Comment by johnswentworth on leogao's Shortform · 2024-11-28T06:24:38.509Z · LW · GW

I have heard people say this so many times, and it is consistently the opposite of my experience. The random spontaneous conversations at conferences are disproportionately shallow and tend toward the same things which have been discussed to death online already, or toward the things which seem simple enough that everyone thinks they have something to say on the topic. When doing an activity with friends, it's usually the activity which is novel and/or interesting, while the conversation tends to be shallow and playful and fun but not as substantive as the activity. At work, spontaneous conversations generally had little relevance to the actual things we were/are working on (there are some exceptions, but they're rarely as high-value as ordinary work).

Comment by johnswentworth on You are not too "irrational" to know your preferences. · 2024-11-27T19:02:31.652Z · LW · GW

The ice cream snippets were good, but they felt too much like they were trying to be a relatively obvious not-very-controversial example of the problems you're pointing at, rather than a central/prototypical example.

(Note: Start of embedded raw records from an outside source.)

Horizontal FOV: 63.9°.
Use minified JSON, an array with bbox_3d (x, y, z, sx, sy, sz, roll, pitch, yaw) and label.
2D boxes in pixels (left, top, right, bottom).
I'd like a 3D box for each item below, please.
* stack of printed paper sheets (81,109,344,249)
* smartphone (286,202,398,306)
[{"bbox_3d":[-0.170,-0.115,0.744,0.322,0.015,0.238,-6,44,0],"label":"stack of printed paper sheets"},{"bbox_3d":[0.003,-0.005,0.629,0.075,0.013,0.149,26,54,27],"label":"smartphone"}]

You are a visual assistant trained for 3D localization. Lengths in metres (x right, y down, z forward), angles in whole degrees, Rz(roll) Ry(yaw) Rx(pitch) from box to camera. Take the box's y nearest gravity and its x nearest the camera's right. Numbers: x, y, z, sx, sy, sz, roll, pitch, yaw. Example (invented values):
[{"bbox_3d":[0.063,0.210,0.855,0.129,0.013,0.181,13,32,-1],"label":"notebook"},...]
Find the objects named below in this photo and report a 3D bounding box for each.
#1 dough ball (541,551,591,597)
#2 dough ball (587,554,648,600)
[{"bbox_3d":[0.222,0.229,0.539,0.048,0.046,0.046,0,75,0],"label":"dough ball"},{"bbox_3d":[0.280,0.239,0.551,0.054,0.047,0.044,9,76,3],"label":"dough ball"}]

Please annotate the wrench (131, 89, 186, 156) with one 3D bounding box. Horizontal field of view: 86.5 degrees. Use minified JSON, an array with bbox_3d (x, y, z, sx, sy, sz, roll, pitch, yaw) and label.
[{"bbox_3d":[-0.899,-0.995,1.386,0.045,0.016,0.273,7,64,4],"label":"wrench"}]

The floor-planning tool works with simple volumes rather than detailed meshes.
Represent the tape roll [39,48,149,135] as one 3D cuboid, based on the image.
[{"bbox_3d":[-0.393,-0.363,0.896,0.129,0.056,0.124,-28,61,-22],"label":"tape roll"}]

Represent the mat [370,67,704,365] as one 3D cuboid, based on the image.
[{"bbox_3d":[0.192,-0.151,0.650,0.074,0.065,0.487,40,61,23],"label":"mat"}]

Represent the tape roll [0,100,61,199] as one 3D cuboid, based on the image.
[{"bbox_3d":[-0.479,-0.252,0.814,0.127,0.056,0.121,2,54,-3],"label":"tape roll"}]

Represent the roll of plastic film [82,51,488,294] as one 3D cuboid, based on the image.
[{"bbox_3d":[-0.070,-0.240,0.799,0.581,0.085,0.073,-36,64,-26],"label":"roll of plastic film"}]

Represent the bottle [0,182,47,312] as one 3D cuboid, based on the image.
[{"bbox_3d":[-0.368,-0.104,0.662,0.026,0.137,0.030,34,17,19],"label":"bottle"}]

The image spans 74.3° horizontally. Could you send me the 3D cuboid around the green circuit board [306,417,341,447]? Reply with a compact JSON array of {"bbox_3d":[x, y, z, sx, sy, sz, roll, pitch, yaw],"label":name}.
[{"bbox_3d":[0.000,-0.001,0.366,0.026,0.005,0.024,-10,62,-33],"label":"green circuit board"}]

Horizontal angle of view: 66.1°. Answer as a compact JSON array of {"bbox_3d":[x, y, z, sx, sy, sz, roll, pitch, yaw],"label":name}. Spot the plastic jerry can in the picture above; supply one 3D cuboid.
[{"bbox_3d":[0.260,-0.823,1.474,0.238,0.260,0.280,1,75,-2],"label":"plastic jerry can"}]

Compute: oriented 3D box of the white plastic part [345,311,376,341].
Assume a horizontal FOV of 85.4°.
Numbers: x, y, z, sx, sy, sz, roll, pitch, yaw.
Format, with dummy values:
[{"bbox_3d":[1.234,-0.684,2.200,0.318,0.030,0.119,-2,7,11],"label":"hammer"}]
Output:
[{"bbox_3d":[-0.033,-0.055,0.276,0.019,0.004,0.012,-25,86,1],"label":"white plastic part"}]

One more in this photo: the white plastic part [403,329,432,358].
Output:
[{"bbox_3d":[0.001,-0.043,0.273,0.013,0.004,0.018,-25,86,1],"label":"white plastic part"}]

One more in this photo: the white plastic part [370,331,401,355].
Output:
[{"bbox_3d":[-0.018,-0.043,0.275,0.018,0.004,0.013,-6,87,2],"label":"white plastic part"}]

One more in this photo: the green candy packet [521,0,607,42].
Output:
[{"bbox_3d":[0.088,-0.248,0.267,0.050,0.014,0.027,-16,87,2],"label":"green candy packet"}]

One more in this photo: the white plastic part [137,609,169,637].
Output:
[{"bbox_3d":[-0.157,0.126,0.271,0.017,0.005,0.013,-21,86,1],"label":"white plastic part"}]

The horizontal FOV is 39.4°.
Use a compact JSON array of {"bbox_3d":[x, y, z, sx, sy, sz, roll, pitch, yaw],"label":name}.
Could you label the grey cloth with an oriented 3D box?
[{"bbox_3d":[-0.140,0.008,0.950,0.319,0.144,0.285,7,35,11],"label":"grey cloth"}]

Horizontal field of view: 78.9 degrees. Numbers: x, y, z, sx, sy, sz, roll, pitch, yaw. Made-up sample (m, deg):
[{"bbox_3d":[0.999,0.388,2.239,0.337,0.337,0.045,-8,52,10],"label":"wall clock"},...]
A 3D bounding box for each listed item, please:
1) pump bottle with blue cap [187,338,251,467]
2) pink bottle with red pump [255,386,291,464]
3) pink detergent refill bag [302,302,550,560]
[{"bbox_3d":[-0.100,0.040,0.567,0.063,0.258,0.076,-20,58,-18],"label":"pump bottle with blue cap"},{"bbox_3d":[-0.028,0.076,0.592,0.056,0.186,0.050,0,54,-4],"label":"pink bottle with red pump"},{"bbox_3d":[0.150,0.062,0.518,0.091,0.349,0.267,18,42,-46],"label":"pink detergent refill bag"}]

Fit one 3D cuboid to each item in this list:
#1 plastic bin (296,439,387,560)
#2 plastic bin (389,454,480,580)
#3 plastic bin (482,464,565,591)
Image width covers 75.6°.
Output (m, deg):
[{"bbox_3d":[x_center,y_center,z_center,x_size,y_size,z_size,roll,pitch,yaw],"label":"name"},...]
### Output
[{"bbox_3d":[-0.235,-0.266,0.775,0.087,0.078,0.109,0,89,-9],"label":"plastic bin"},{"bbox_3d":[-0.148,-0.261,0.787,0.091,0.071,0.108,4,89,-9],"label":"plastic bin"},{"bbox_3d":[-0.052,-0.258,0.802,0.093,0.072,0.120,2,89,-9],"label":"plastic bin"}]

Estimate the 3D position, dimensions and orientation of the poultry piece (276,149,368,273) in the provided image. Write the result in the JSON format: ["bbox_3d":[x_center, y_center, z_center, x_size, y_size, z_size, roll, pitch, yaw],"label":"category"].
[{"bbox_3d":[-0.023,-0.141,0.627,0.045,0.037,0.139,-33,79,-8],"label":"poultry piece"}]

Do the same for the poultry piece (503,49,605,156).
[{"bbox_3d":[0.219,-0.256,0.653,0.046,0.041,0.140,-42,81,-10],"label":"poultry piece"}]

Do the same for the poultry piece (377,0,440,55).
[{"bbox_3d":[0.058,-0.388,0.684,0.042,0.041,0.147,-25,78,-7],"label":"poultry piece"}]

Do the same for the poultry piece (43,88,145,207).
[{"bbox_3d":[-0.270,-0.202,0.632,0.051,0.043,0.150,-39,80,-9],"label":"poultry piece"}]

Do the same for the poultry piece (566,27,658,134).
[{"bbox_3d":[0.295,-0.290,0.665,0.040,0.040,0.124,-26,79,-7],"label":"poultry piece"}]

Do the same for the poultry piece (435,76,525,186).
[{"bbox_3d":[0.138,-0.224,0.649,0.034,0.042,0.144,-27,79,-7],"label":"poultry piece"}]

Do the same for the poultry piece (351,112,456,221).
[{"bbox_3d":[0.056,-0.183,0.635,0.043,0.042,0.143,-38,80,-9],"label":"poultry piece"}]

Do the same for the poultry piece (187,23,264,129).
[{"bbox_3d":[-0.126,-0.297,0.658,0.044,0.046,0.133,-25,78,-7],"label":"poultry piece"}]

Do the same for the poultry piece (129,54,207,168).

Which is good as an intro, but then I want to see it backed up by more central examples.

The dishes example was IMO the best in the post, more like that would be great.

Unfiltered criticism was discussed in the abstract, it wasn't really concrete enough to be an example. Walking through an example conversation (like the ice cream thing) would help.

Mono vs open vs poly would be a great example, but it needs an actual example conversation (like the ice cream thing), not just a brief mention. Same with career choice. I want to see how specifically the issues you're pointing to come up in those contexts.

(Also TBC it's an important post, and I'm glad you wrote it.)